— SUPPLIED TEXT —
>>>
Updated on July 10, 2011

Bing.com is the new search engine from Microsoft and will replace it's existing Live search offering. Most webmasters have never bothered to do any seo for Microsoft search engines, but they should rethink with the advent of Bing.

Bing comes with several new features. Most search engines will guess at what you want and give you several different types of results on the page - some news, some shopping sites, some videos etc. Bing will do the same, but in the left hand column will list all the categories, so that you can simply click the one you want. For instance, if you type in Susan Boyle, you will get a list of fan-sites and YouTube videos - but click the news category in the sidebar and you will be served with the latest news articles about her with the time they went online. They also list related searches in the left sidebar.

On the right hand side, if you hover your mouse over the results, a pop-up appears giving you a small abstract of the page, so you can tell whether to click it or not.

Bing went live in June 2009, and Microsoft are spending $80 million on an advertising campaign. The new engine has been well received and Bing is closing in on Yahoo.  Tech Crunch also reported that Bing users are more likely to click ads than Google users. Therefore it's imperative you know how to perform search engine optimization (seo) for Bing to get your website noticed.

Search Engine Optimization For Bing

Bing's webmaster tools

I recommend joining Bing's webmaster centre which you can access using your Windows Live ID.

Click the button for "Add a site" and enter your URL and then verify your site - I chose to do this by adding a meta tag to the head section of my blog template. Then click on the site you have added, and if the authentication is successful you should be taken to a summary page. It should tell you when your site was last crawled by Bing, backlinks, and there is a keyword tool so you can check where your site ranks within Bing for various keywords.

They also have a handy webmaster forum, where you can ask questions dierctly to the Bing development team.
<<<
— EXTRACTED MATERIAL —
>>>
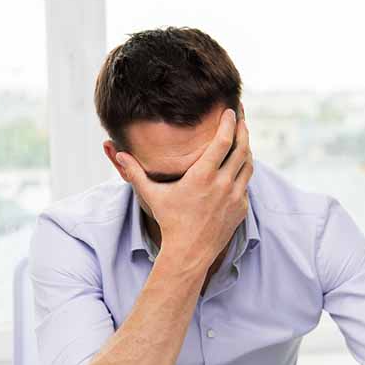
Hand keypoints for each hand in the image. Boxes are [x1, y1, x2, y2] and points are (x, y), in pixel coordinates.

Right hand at [116, 108, 252, 272]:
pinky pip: (246, 184)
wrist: (189, 252)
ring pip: (248, 165)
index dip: (229, 123)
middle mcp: (222, 184)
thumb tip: (117, 154)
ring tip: (242, 138)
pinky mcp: (241, 208)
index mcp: (202, 176)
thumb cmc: (170, 222)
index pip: (223, 140)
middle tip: (241, 118)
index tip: (231, 111)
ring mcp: (235, 197)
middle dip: (243, 130)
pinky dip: (243, 172)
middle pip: (242, 148)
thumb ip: (135, 173)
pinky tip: (238, 166)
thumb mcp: (152, 195)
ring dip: (246, 149)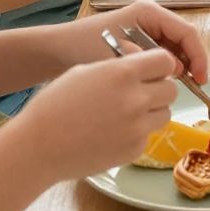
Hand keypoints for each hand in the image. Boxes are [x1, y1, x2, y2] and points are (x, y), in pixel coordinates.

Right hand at [23, 47, 179, 179]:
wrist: (38, 147)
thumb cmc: (55, 104)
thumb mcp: (85, 71)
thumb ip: (118, 67)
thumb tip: (140, 65)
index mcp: (123, 73)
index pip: (165, 60)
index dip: (159, 65)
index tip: (151, 70)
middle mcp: (136, 99)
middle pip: (171, 89)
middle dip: (158, 89)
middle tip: (140, 92)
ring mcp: (137, 127)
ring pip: (165, 114)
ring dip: (152, 111)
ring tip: (127, 113)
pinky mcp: (134, 150)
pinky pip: (148, 135)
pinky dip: (137, 133)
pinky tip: (113, 132)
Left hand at [72, 0, 207, 83]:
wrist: (60, 50)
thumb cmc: (84, 47)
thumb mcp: (119, 55)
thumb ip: (150, 61)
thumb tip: (177, 71)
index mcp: (150, 12)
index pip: (187, 32)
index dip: (198, 56)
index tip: (200, 80)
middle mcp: (153, 16)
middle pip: (185, 39)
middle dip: (191, 63)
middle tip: (192, 87)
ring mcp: (148, 28)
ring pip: (176, 48)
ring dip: (180, 67)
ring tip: (174, 87)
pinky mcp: (142, 40)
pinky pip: (163, 54)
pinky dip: (166, 69)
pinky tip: (161, 84)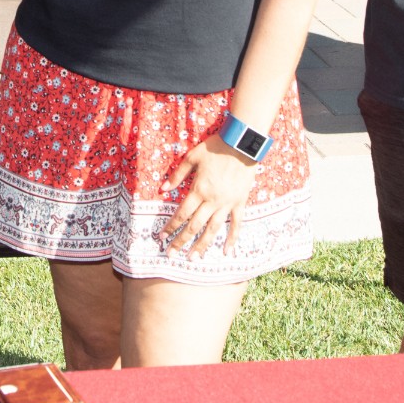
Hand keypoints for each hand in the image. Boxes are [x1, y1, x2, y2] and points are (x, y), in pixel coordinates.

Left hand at [161, 136, 257, 257]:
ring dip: (202, 245)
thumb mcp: (192, 157)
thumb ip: (177, 174)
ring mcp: (227, 204)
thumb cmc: (215, 148)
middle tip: (171, 254)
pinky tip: (227, 252)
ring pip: (213, 229)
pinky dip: (232, 238)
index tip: (161, 237)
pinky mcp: (240, 203)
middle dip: (181, 241)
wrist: (242, 144)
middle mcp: (212, 201)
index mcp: (199, 190)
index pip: (181, 214)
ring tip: (193, 258)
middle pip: (194, 226)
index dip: (170, 227)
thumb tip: (162, 189)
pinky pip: (237, 224)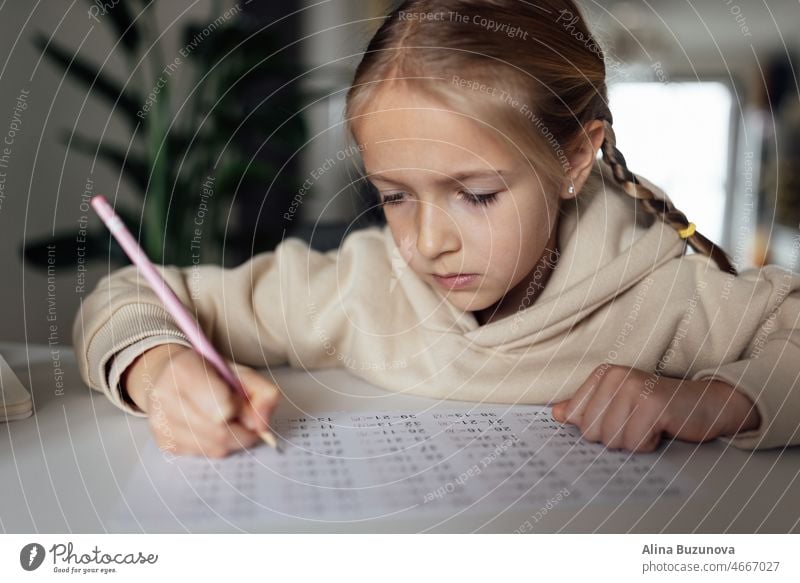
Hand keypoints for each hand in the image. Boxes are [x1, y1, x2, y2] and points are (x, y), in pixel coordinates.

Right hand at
<<<
— TASKS TO COMPLETE —
[A] How much money is Microsoft spending on the advertising campaign for its new search engine, according to the Bing article?
[B] Please pick up the Bing article after its last sentence and keep writing it.

— ANSWER SET —
[A] $80 million.

[B]
Microsoft have also released a 24-page paper on how their search engine works and related SEO implications. I would advise webmasters to download the document and read it

How to rank in Bing

Bing's FAQs state that you should do the following on-site seo to rank well in their search engine:

· Target no more than two keywords per page

· Use unique <title> tags on each page

· Use unique <meta> description tags on each page

· Use H1 tags

· Use text navigation links

· Create content for your human visitors, not the Bing web crawler

· Incorporate keywords into URL strings

For backinks, they state that they prefer quality to quantity and that "Backlinks should be relevant to the page being linked to or relevant to your domain if being linked to the homepage." Within the webmaster tools, they rate your backlinks from one to five in a little green bar - the higher the green bar the higher the quality of the link in Bing's eyes. However they don't actually say whether these backlinks should be anchored or not. But all the evidence is that Bing is very keen on anchored backlinks.

Checking the webmaster tools for my blog, I note that they don't recognise all the backlinks I know that I have from using Yahoo's site explorer. That in itself is interesting information - it shows that Bing is quite picky about the backlinks it will take account of.

I will be testing various strategies to rank well on Bing and will be reporting back

From early tests, it looks like having keywords in your URL is important. It's also clear that they are geo-targetting and going for local search - i.e. you will be given results for your locality, based on your IP address. This should mean that webmasters need to consider where they are writing for, geographically, if they want decent results from Bing.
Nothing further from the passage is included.